During downtime, Adam volunteers at an HIV clinic; his tasks include helping patients find identification cards and counting drugs.
Children in the city are happy to help with data entry.
Adam presents his findings to clinical data managers from the Ashanti region.
A large portion of Adam’s internship is spent reviewing medical charts (as many as 50 a day) of HIV-positive women.
Prior to his internship starting, Adam volunteered for one month with a nonprofit organization called Unite For Sight in Ghana. He spent this time screening patients’ visual acuity, interviewing patients to assess poverty levels and shadowing cataract surgeries.
With his internship preceptor, Dr. Thomas Agyarko-Poku, a physician who specializes in HIV, serves at the regional coordinator for the National AIDS Control Programme and is a lecturer at a university in Kumasi.

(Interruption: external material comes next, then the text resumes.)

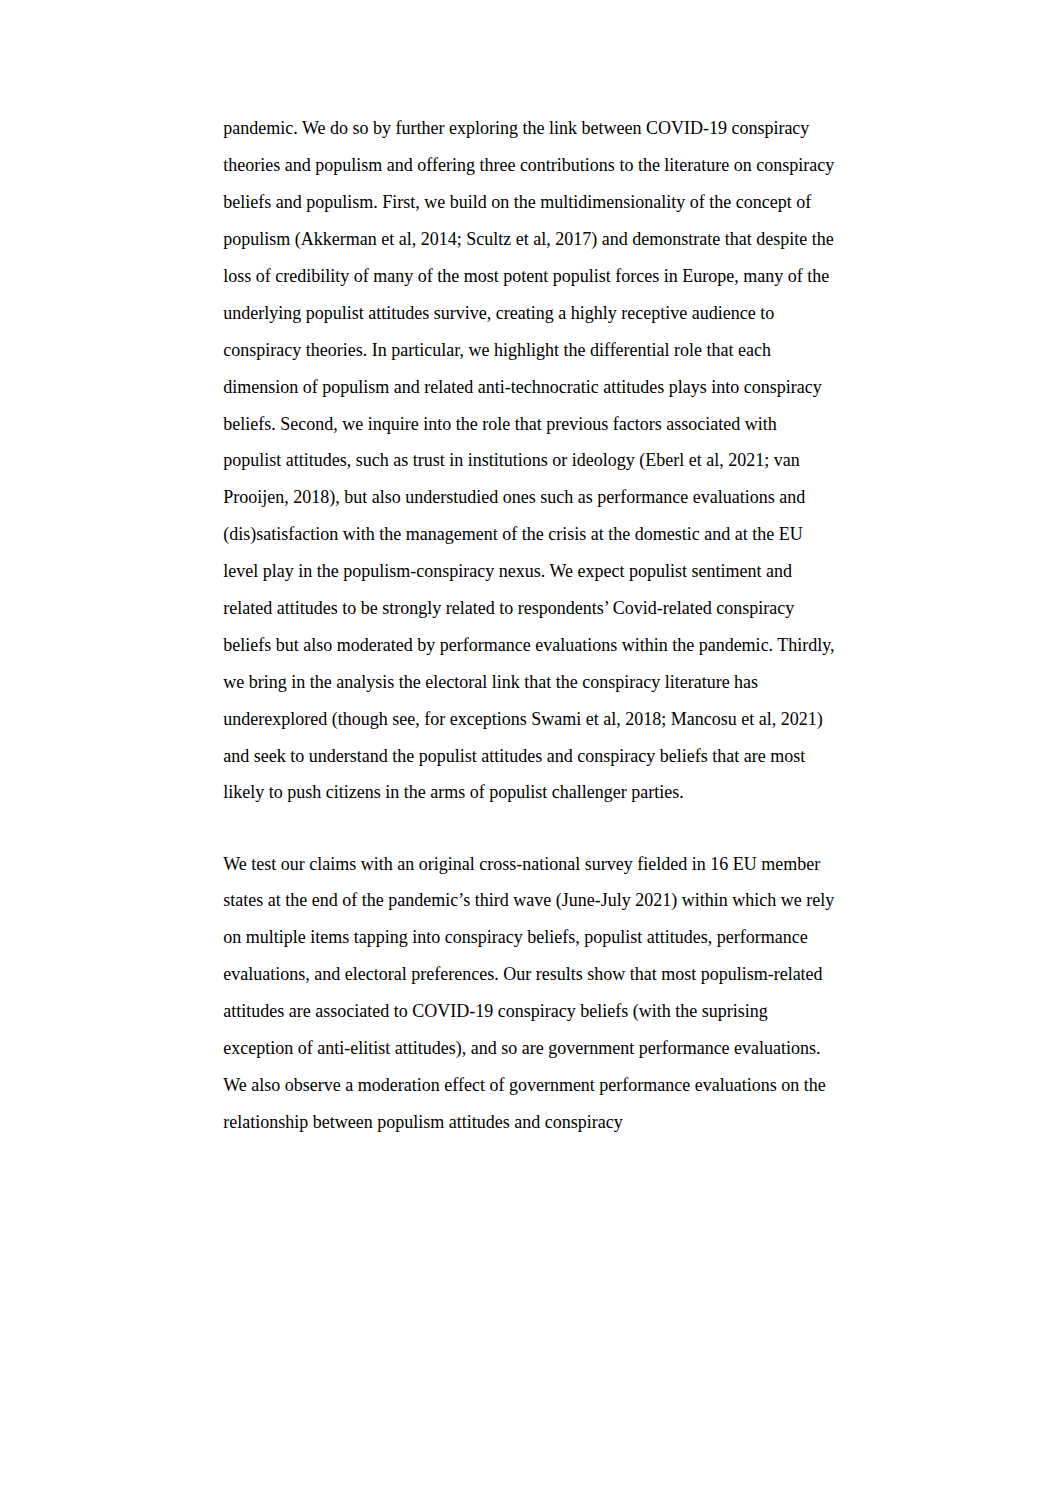pandemic. We do so by further exploring the link between COVID-19 conspiracy theories and populism and offering three contributions to the literature on conspiracy beliefs and populism. First, we build on the multidimensionality of the concept of populism (Akkerman et al, 2014; Scultz et al, 2017) and demonstrate that despite the loss of credibility of many of the most potent populist forces in Europe, many of the underlying populist attitudes survive, creating a highly receptive audience to conspiracy theories. In particular, we highlight the differential role that each dimension of populism and related anti-technocratic attitudes plays into conspiracy beliefs. Second, we inquire into the role that previous factors associated with populist attitudes, such as trust in institutions or ideology (Eberl et al, 2021; van Prooijen, 2018), but also understudied ones such as performance evaluations and (dis)satisfaction with the management of the crisis at the domestic and at the EU level play in the populism-conspiracy nexus. We expect populist sentiment and related attitudes to be strongly related to respondents’ Covid-related conspiracy beliefs but also moderated by performance evaluations within the pandemic. Thirdly, we bring in the analysis the electoral link that the conspiracy literature has underexplored (though see, for exceptions Swami et al, 2018; Mancosu et al, 2021) and seek to understand the populist attitudes and conspiracy beliefs that are most likely to push citizens in the arms of populist challenger parties.
We test our claims with an original cross-national survey fielded in 16 EU member states at the end of the pandemic’s third wave (June-July 2021) within which we rely on multiple items tapping into conspiracy beliefs, populist attitudes, performance evaluations, and electoral preferences. Our results show that most populism-related attitudes are associated to COVID-19 conspiracy beliefs (with the suprising exception of anti-elitist attitudes), and so are government performance evaluations. We also observe a moderation effect of government performance evaluations on the relationship between populism attitudes and conspiracy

Not all data comes from medical charts. To obtain some figures, Adam travels to the regional office of the Ghana Health Service.
Funerals are a very important facet of Ghanaian life; they last several days and everyone from the community attends. Here, women carry gifts to present to the family of the deceased.
Cape Coast is a beautiful town with a devastating past; the town was one of the major shipping points for the slave trade.
During an outing with other volunteers, Adam gathers the courage to touch a crocodile! Its skin is much softer than expected.
A sign reads “Goodbye, Stay Healthy” as one exits the Komfo-Anyoke Teaching Hospital, the largest hospital in Kumasi.